- [Extrait présenté]
______________________________

D'où vient la lettre A ?

D'où vient la lettre A ?

Qu’est-ce qu’une écriture ? L’écriture à proprement parler n’existe qu’à partir du moment où se constitue un ensemble organisé de signes et de symboles au moyen desquels les usagers peuvent matérialiser et fixer clairement tout ce qu’ils pensent et ressentent. Pareil système ne s’élabore pas en un jour.

Il existe trois phases dans l’évolution qui mène de l’image à la lettre, du dessin à l’alphabet.

Dans un premier temps, le dessin représente le plus fidèlement possible un objet réel. Ce type d’écriture suppose qu’il existe autant de signes que d’objets. Pour éviter la multiplicité des signes, on inventa certains procédés. Le premier consiste à permettre au dessin non seulement de signifier l’objet dessiné mais aussi certaines réalités rattachées au même objet.

A l’étape suivante, le son du signe initial est préservé mais il ne renvoie plus à l’image ou à l’objet mais seulement au son prononcé. Le signe devient phonogramme et s’associe à d’autres signes-sons comme dans les rébus pour former des mots.

______________________________

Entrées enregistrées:
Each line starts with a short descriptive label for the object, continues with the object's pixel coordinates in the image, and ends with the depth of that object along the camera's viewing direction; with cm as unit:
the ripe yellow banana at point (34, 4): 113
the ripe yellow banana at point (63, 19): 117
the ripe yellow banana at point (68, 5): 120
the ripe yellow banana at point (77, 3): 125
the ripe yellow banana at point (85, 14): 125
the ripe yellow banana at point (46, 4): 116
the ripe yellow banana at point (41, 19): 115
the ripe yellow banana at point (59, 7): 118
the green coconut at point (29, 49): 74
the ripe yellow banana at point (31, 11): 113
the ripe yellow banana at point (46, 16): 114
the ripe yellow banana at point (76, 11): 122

______________________________

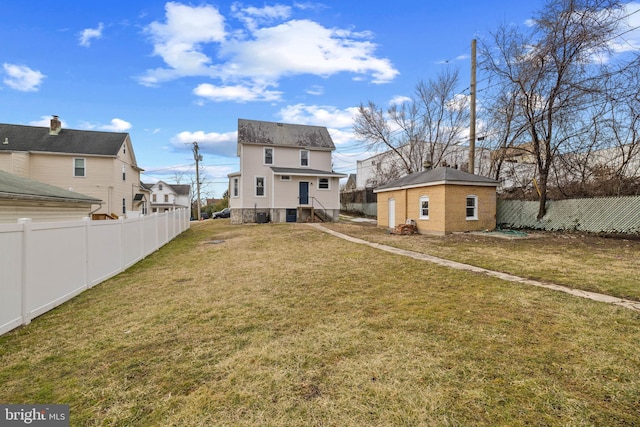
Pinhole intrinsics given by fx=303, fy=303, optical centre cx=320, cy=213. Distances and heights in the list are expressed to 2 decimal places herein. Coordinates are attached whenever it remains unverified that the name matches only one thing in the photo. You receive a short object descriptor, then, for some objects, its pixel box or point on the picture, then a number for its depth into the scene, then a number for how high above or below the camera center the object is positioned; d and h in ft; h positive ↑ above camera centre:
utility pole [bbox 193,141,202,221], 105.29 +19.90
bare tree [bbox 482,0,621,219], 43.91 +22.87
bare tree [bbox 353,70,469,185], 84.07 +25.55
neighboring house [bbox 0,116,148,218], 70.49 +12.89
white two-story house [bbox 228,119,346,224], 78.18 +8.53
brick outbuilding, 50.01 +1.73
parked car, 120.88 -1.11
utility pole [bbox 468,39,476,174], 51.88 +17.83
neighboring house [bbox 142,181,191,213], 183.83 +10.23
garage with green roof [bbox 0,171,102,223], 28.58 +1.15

______________________________

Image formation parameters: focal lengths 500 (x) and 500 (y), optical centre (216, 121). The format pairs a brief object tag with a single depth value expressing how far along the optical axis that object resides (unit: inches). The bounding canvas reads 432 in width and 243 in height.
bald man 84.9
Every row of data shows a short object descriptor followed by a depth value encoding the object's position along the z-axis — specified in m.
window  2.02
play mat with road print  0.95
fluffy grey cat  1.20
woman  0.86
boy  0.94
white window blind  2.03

______________________________

- [Liste des tâches]
A: Recopiez fidèlement le passage du texte sur l'origine de la lettre A allant de « Qu’est-ce qu’une écriture ? » jusqu'à « au même objet. » inclus.
B: Selon le texte sur l'origine de la lettre A, pour quelle raison inventa-t-on certains procédés lors de la première phase de l'écriture ? Répondez en une à trois phrases.
C: Poursuivez le texte sur l'origine de la lettre A à partir de sa dernière phrase.

- [Réponses numérotées]
A:
Qu’est-ce qu’une écriture ? L’écriture à proprement parler n’existe qu’à partir du moment où se constitue un ensemble organisé de signes et de symboles au moyen desquels les usagers peuvent matérialiser et fixer clairement tout ce qu’ils pensent et ressentent. Pareil système ne s’élabore pas en un jour.

Il existe trois phases dans l’évolution qui mène de l’image à la lettre, du dessin à l’alphabet.

Dans un premier temps, le dessin représente le plus fidèlement possible un objet réel. Ce type d’écriture suppose qu’il existe autant de signes que d’objets. Pour éviter la multiplicité des signes, on inventa certains procédés. Le premier consiste à permettre au dessin non seulement de signifier l’objet dessiné mais aussi certaines réalités rattachées au même objet.

B: On inventa ces procédés pour éviter la multiplicité des signes. Dans cette première phase, le dessin représentait le plus fidèlement possible un objet réel, et ce type d'écriture supposait donc qu'il existe autant de signes que d'objets.

C:
La dernière étape consiste à garder le signe en ne le référant plus ni à l’image, ni au son de l’objet désigné, juste au début du son. Par le principe de l’acrophonie naît alors l’alphabet.

Faisons un Zoom sur la lettre A. La première lettre des différents alphabets, en usage aujourd'hui, est :

  • la lettre arabe | ('alif) prononcée comme une consonne aspirée fortement gutturale à l'attaque du son,
  • le A grec (alpha),
  • l'hébreu א ('alef)
  • et le A latin.

Toutes les quatre se sont développées à partir d'un processus commun qui apparaît dans l'écriture protocananéenne (en référence aux terres de Canaan, le long de la rive orientale de la mer méditerranée) vers -1500 et qui représente la tête d'un bœuf.

Détaillons et datons cette évolution.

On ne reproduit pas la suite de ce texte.